Written task
No pictures go into the copy. Write out exactly the lines below from the one containing "Олег Киселев, и Пензы – Ольга Одрина." through the one containing "Khởi động nút bấm".

Records from a data collection
········
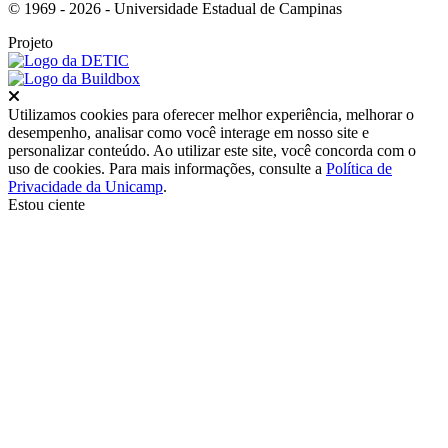
© 1969 - 2026 - Universidade Estadual de Campinas
Projeto
Fechar
Utilizamos cookies para oferecer melhor experiência, melhorar o
desempenho, analisar como você interage em nosso site e
personalizar conteúdo. Ao utilizar este site, você concorda com o
uso de cookies. Para mais informações, consulte a
Política de
Privacidade da Unicamp
.
Estou ciente
Ir para o topo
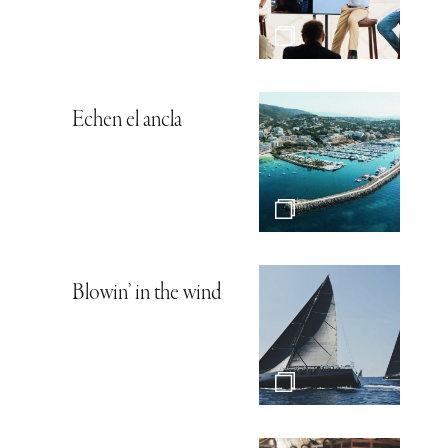
Echen el ancla
Blowin’ in the wind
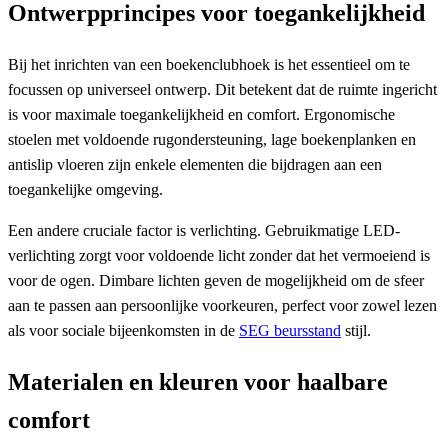
Ontwerpprincipes voor toegankelijkheid
Bij het inrichten van een boekenclubhoek is het essentieel om te
focussen op universeel ontwerp. Dit betekent dat de ruimte ingericht
is voor maximale toegankelijkheid en comfort. Ergonomische
stoelen met voldoende rugondersteuning, lage boekenplanken en
antislip vloeren zijn enkele elementen die bijdragen aan een
toegankelijke omgeving.
Een andere cruciale factor is verlichting. Gebruikmatige LED-
verlichting zorgt voor voldoende licht zonder dat het vermoeiend is
voor de ogen. Dimbare lichten geven de mogelijkheid om de sfeer
aan te passen aan persoonlijke voorkeuren, perfect voor zowel lezen
als voor sociale bijeenkomsten in de
SEG beursstand
stijl.
Materialen en kleuren voor haalbare
comfort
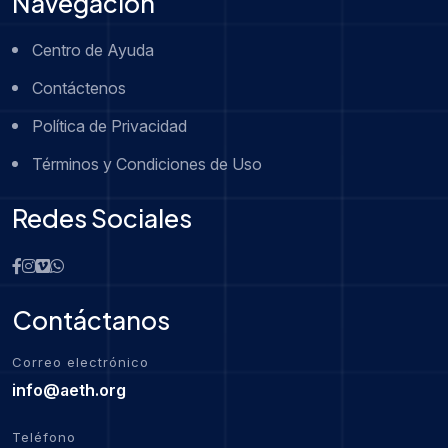
Navegación
Centro de Ayuda
Contáctenos
Política de Privacidad
Términos y Condiciones de Uso
Redes Sociales
Contáctanos
Correo electrónico
info@aeth.org
Teléfono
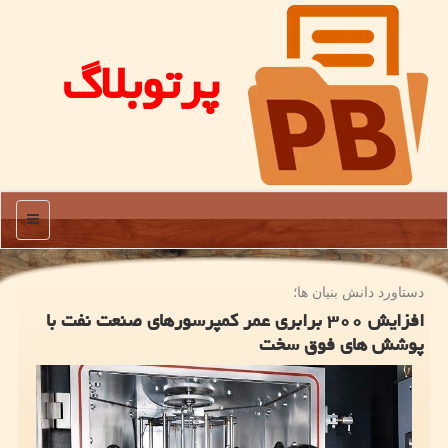
پرتوبلاگ
منو
دستاورد دانش بنیان ها؛
افزایش ۳۰۰ برابری عمر کمپرسورهای صنعت نفت با
پوشش های فوق سخت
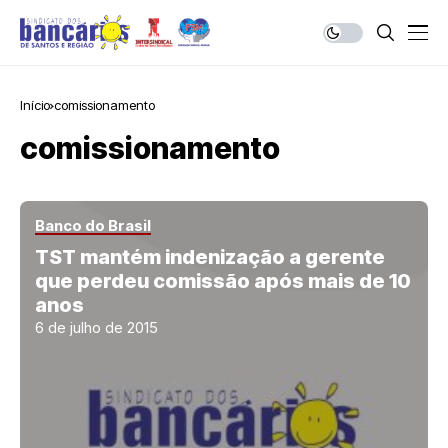
Início
comissionamento
comissionamento
Banco do Brasil
TST mantém indenização a gerente
que perdeu comissão após mais de 10
anos
6 de julho de 2015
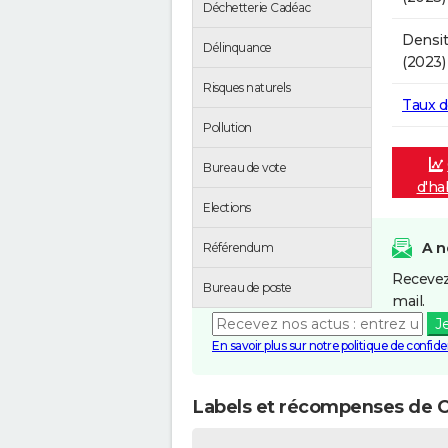
Déchetterie Cadéac
Densit
Délinquance
(2023)
Risques naturels
Taux 
Pollution
Bureau de vote
d'ha
Elections
A n
Référendum
Recevez
Bureau de poste
mail.
J
En savoir plus sur notre politique de confiden
Labels et récompenses de 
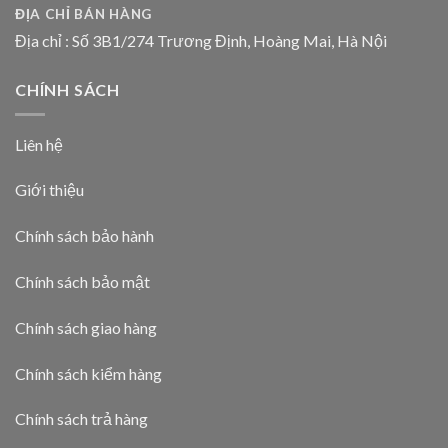
ĐỊA CHỈ BÁN HÀNG
Địa chỉ : Số 3B1/274 Trương Định, Hoàng Mai, Hà Nội
CHÍNH SÁCH
Liên hệ
Giới thiệu
Chính sách bảo hành
Chính sách bảo mật
Chính sách giao hàng
Chính sách kiểm hàng
Chính sách trả hàng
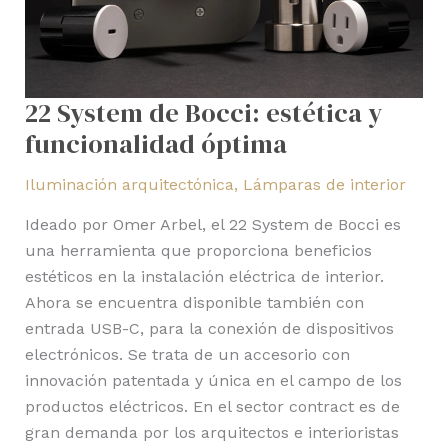
22 System de Bocci: estética y
funcionalidad óptima
Iluminación arquitectónica
,
Lámparas de interior
Ideado por Omer Arbel, el 22 System de Bocci es
una herramienta que proporciona beneficios
estéticos en la instalación eléctrica de interior.
Ahora se encuentra disponible también con
entrada USB-C, para la conexión de dispositivos
electrónicos. Se trata de un accesorio con
innovación patentada y única en el campo de los
productos eléctricos. En el sector contract es de
gran demanda por los arquitectos e interioristas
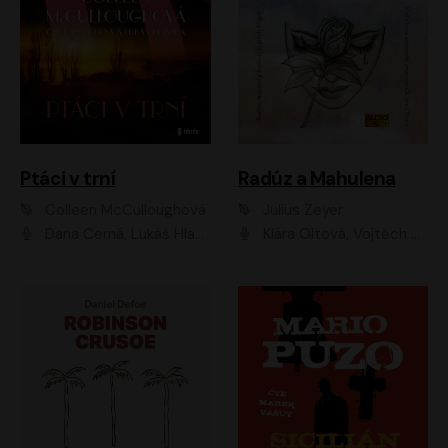
Ptáci v trní
Radúz a Mahulena
Colleen McCulloughová
Julius Zeyer
Dana Černá, Lukáš Hlavica
Klára Oltová, Vojtěch Hájek, Růžena Merunková, Dušan Sitek, Simona Postlerová, Ljuba Krbová, Petr Lněnička, Saša Rašilov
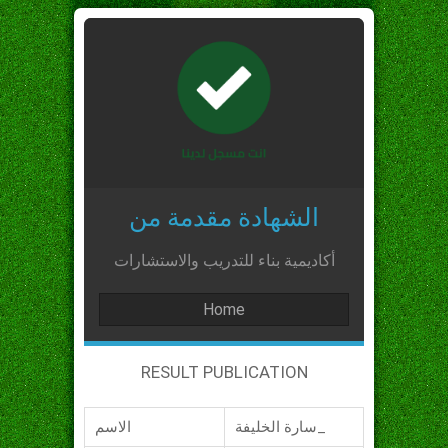
الشهادة مقدمة من
أكاديمية بناء للتدريب والاستشارات
Home
RESULT PUBLICATION
سارة الخليفة_
الاسم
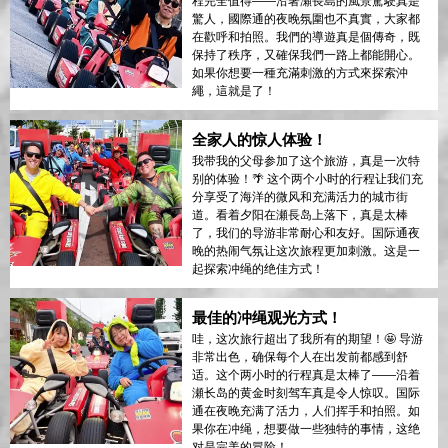
程完全值得——沿著瀬長島的風景駕駛真是
驚人，國際通的夜晚氛圍也不真實，大家都
在歡呼和拍照。我們的導遊真是個傳奇，既
保持了秩序，又確保我們一路上都能開心。
如果你想要一種充滿刺激的方式來探索沖
繩，這就是了！
全家人的惊人体验！
我带我的父母参加了这个旅游，真是一次特
别的体验！🌴 这个两个小时的行程让我们充
分享受了海洋的微风和充满活力的城市街
道。看着夕阳在瀬長岛上落下，真是太棒
了，我们的导游非常耐心和友好。国际通夜
晚的热闹气氛让这次旅程更加刺激。这是一
起探索冲绳的绝佳方式！
最佳的冲绳观光方式！
哇，这次旅行超出了我所有的期望！🤩 导游
非常出色，确保每个人在出发前都感到舒
适。这个两小时的行程真是太棒了——沿着
瀬长岛的黄金时刻驾车真是令人惊叹。国际
通在夜晚充满了活力，人们挥手和拍照。如
果你在冲绳，想要做一些独特的事情，这绝
对是完美的冒险！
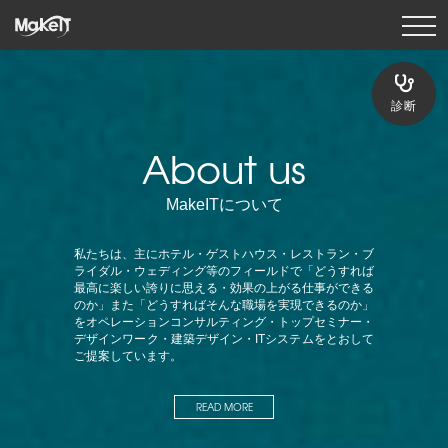
診断
About us
MakeITについて
私たちは、主にホテル・ゲストハウス・レストラン・ブ
ライダル・ウェディング等のフィールドで「どうすれば
最高に楽しい誇りに思える・効果の上がる仕事ができる
のか」また「どうすればそんな職場を実現できるのか」
をオペレーションコンサルティング・トップセミナー・
デザインワーク・建築デザイン・ITシステムをとおして
ご提案しています。
READ MORE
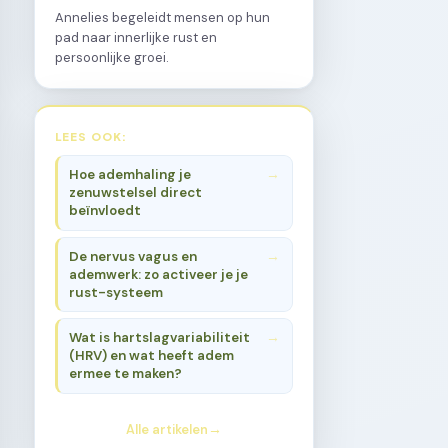
Annelies begeleidt mensen op hun
pad naar innerlijke rust en
persoonlijke groei.
LEES OOK:
Hoe ademhaling je
zenuwstelsel direct
beïnvloedt
De nervus vagus en
ademwerk: zo activeer je je
rust-systeem
Wat is hartslagvariabiliteit
(HRV) en wat heeft adem
ermee te maken?
Alle artikelen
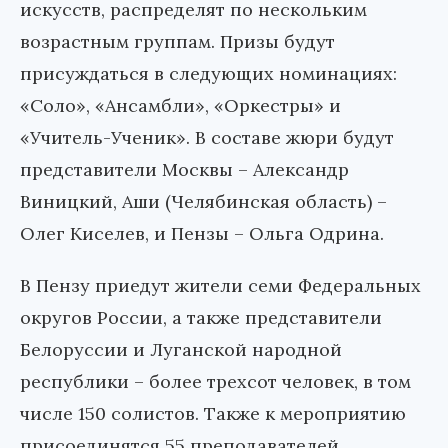
искусств, распределят по нескольким
возрастным группам. Призы будут
присуждаться в следующих номинациях:
«Соло», «Ансамбли», «Оркестры» и
«Учитель-Ученик». В составе жюри будут
представители Москвы – Александр
Виницкий, Аши (Челябинская область) –
Олег Киселев, и Пензы – Ольга Одрина.
В Пензу приедут жители семи Федеральных
округов России, а также представители
Белоруссии и Луганской народной
республики – более трехсот человек, в том
числе 150 солистов. Также к мероприятию
присоединятся 55 преподавателей.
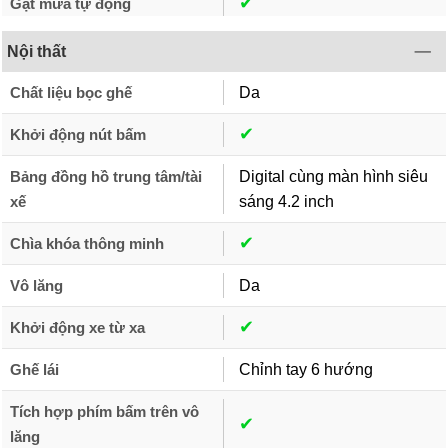
✔︎
Gạt mưa tự động
Nội thất
Chất liệu bọc ghế
Da
✔︎
Khởi động nút bấm
Bảng đồng hồ trung tâm/tài
Digital cùng màn hình siêu
xế
sáng 4.2 inch
✔︎
Chìa khóa thông minh
Vô lăng
Da
✔︎
Khởi động xe từ xa
Ghế lái
Chỉnh tay 6 hướng
Tích hợp phím bấm trên vô
✔︎
lăng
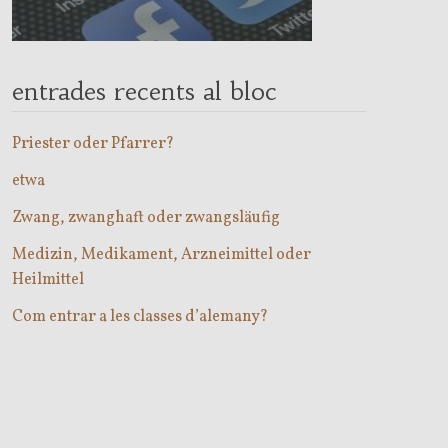
entrades recents al bloc
Priester oder Pfarrer?
etwa
Zwang, zwanghaft oder zwangsläufig
Medizin, Medikament, Arzneimittel oder
Heilmittel
Com entrar a les classes d’alemany?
········
Task response
Олег Киселев, и Пензы – Ольга Одрина.
В Пензу приедут жители семи Федеральных
округов России, а также представители
Белоруссии и Луганской народной
республики – более трехсот человек, в том
числе 150 солистов. Также к мероприятию
присоединятся 55 преподавателей.
✔︎
Gạt mưa tự động
Nội thất
Chất liệu bọc ghế
Da
✔︎
Khởi động nút bấm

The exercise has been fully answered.